Instructions for the task> Your answer should contain only the lines from the top of the data below down through the one with "pyautogui.click(190, 410)", transcribed exactly and without pictures; please include nothing more.

═════ Listed entries ═════

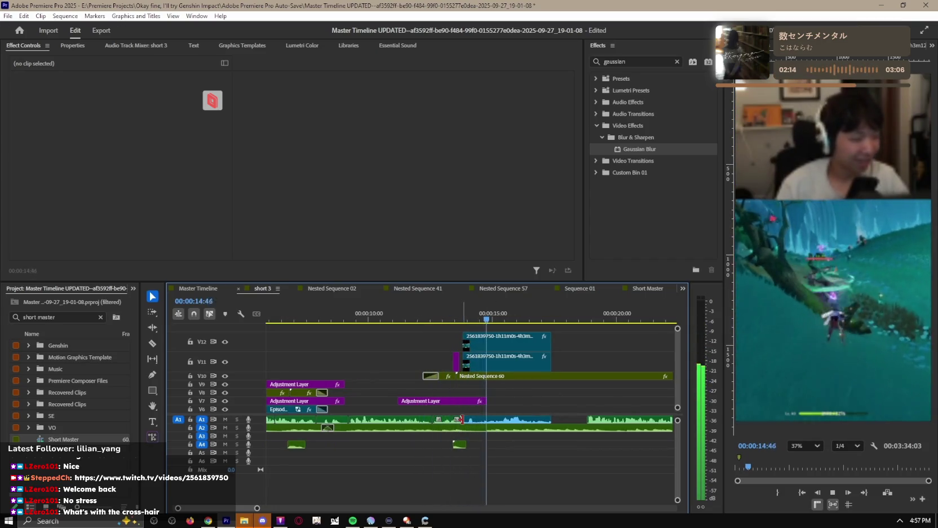
# Step: Cut the V12/V11 clips at 15:11 and delete the portions before the cut
pyautogui.rightClick(422, 421)
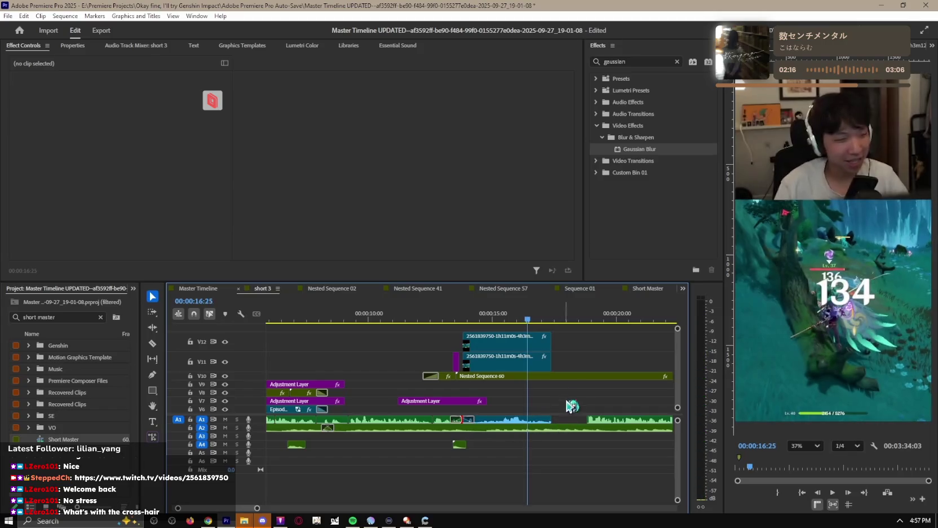
pyautogui.press('Up')
pyautogui.press('space')
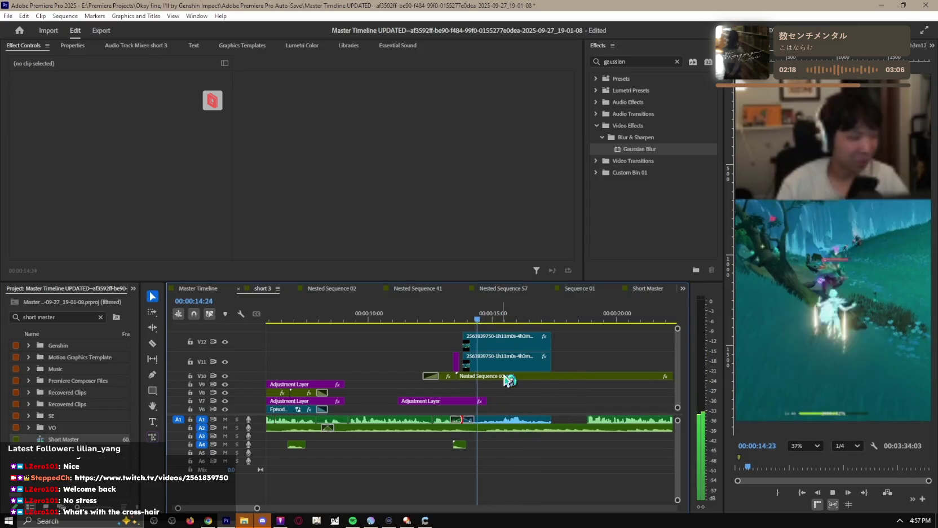
pyautogui.keyDown('alt'); pyautogui.scroll(3, 508, 384); pyautogui.keyUp('alt')
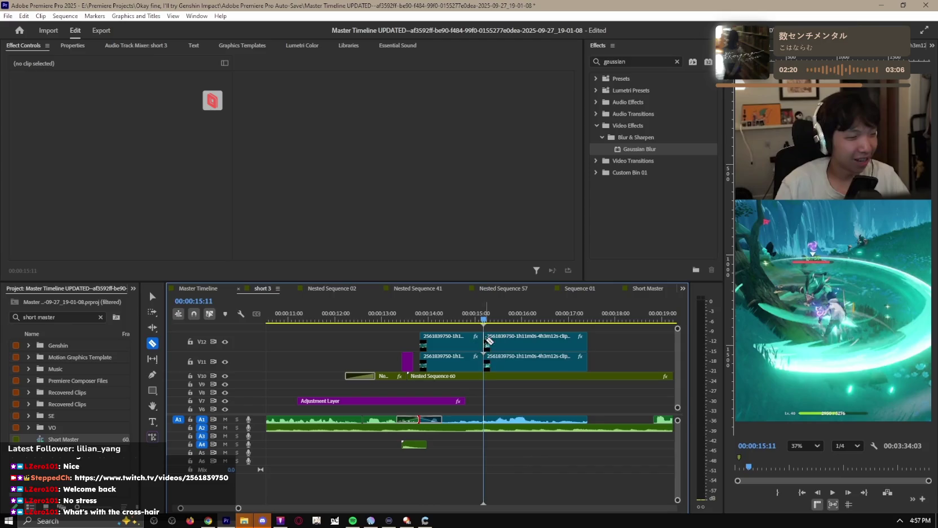
pyautogui.press('Delete')
# Step: Move the remaining facecam and gameplay clips earlier onto V11 and V10, then play back
pyautogui.moveTo(510, 342); pyautogui.dragTo(471, 420)
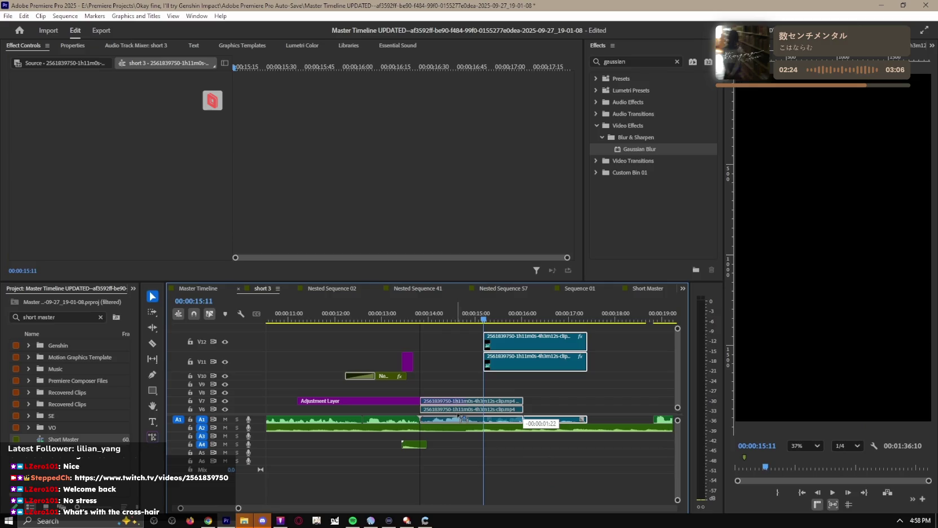
pyautogui.moveTo(461, 420); pyautogui.dragTo(451, 377)
pyautogui.press('Up')
pyautogui.press('space')
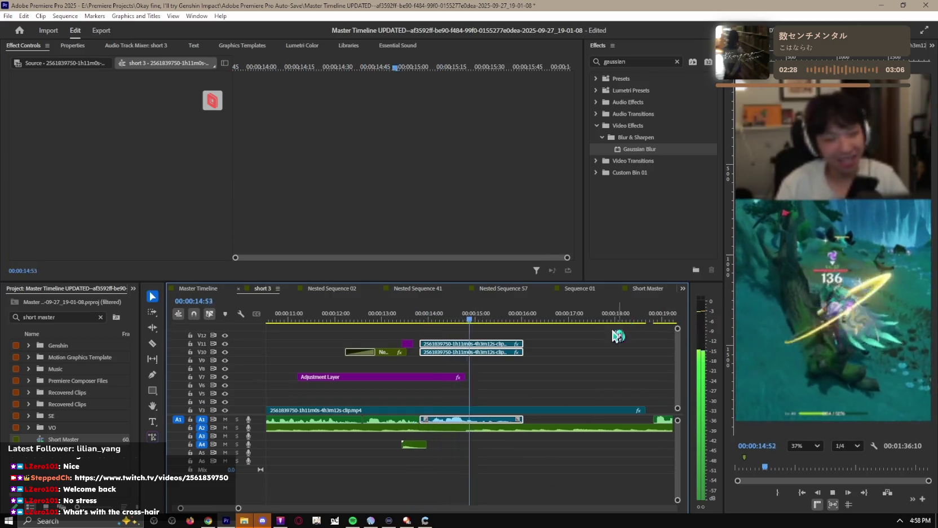
pyautogui.click(623, 331)
pyautogui.press('minus')
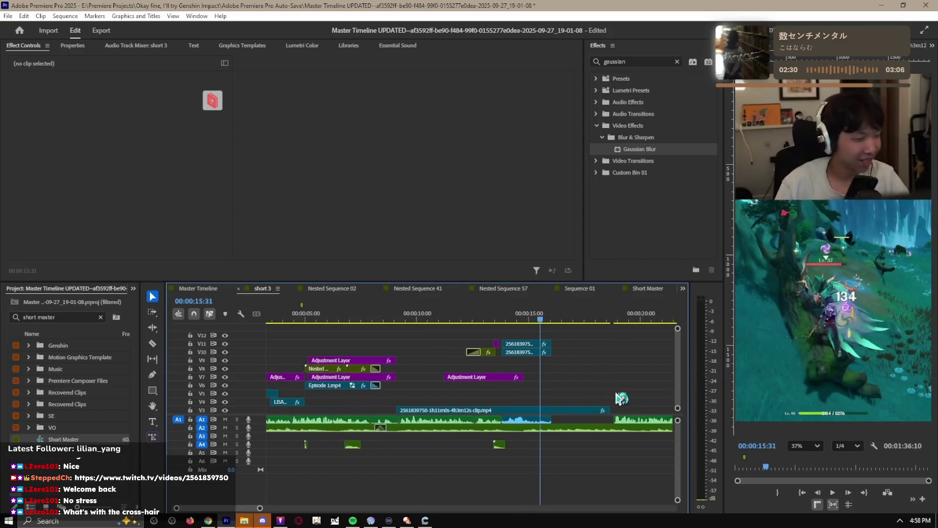
pyautogui.press('minus')
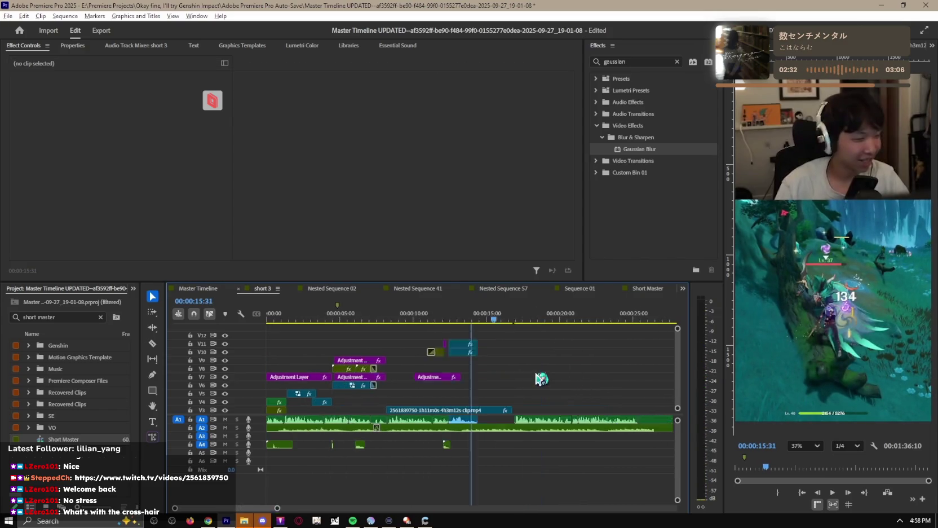
pyautogui.press('minus')
pyautogui.click(197, 289)
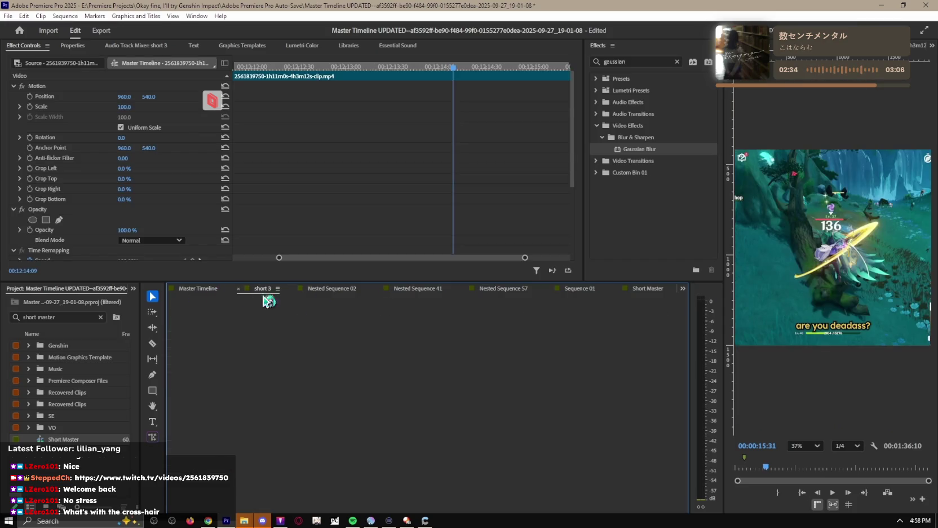
# Step: Open short 3 from its nested clip and move the nested chat clip up to V12
pyautogui.moveTo(477, 319); pyautogui.dragTo(479, 319)
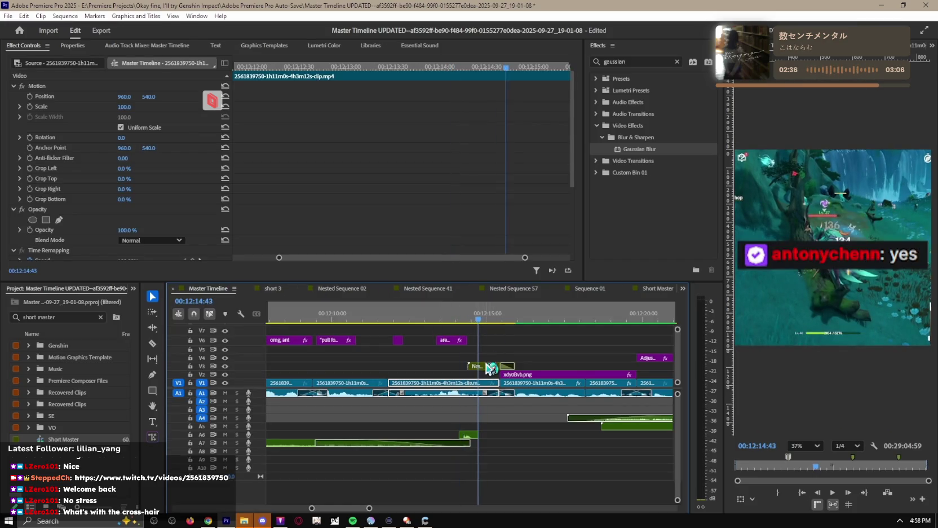
pyautogui.doubleClick(489, 368)
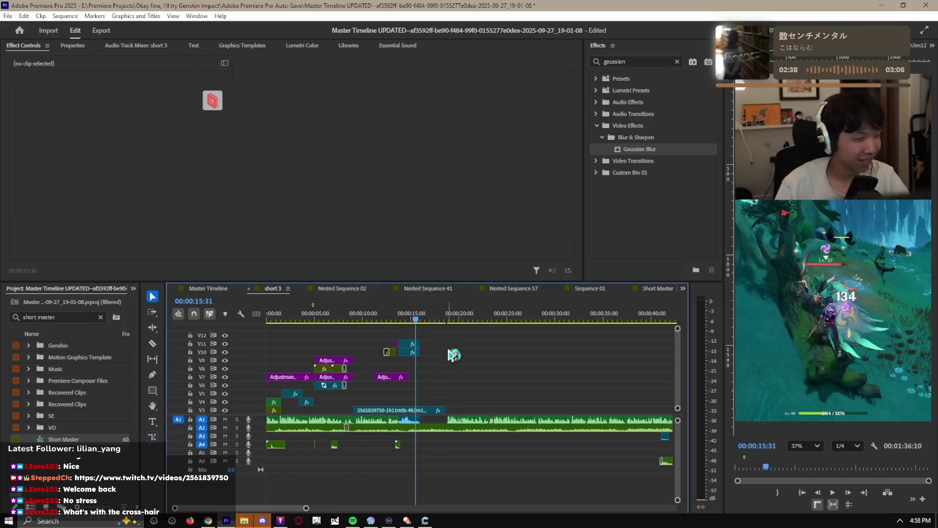
pyautogui.press('ctrl+z')
pyautogui.click(190, 410)
pyautogui.press('ctrl+shift+z')
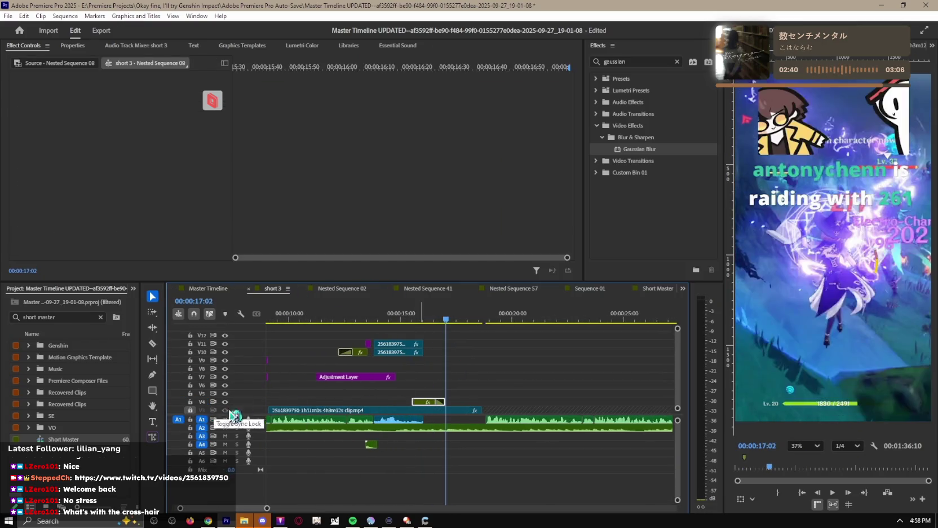
pyautogui.scroll(3, 414, 319)
pyautogui.press('space')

═════

Solved problem>
# Step: Cut the V12/V11 clips at 15:11 and delete the portions before the cut
pyautogui.rightClick(422, 421)
pyautogui.press('Up')
pyautogui.press('space')
pyautogui.keyDown('alt'); pyautogui.scroll(3, 508, 384); pyautogui.keyUp('alt')
pyautogui.press('Delete')
# Step: Move the remaining facecam and gameplay clips earlier onto V11 and V10, then play back
pyautogui.moveTo(510, 342); pyautogui.dragTo(471, 420)
pyautogui.moveTo(461, 420); pyautogui.dragTo(451, 377)
pyautogui.press('Up')
pyautogui.press('space')
pyautogui.click(623, 331)
pyautogui.press('minus')
pyautogui.press('minus')
pyautogui.press('minus')
pyautogui.click(197, 289)
# Step: Open short 3 from its nested clip and move the nested chat clip up to V12
pyautogui.moveTo(477, 319); pyautogui.dragTo(479, 319)
pyautogui.doubleClick(489, 368)
pyautogui.press('ctrl+z')
pyautogui.click(190, 410)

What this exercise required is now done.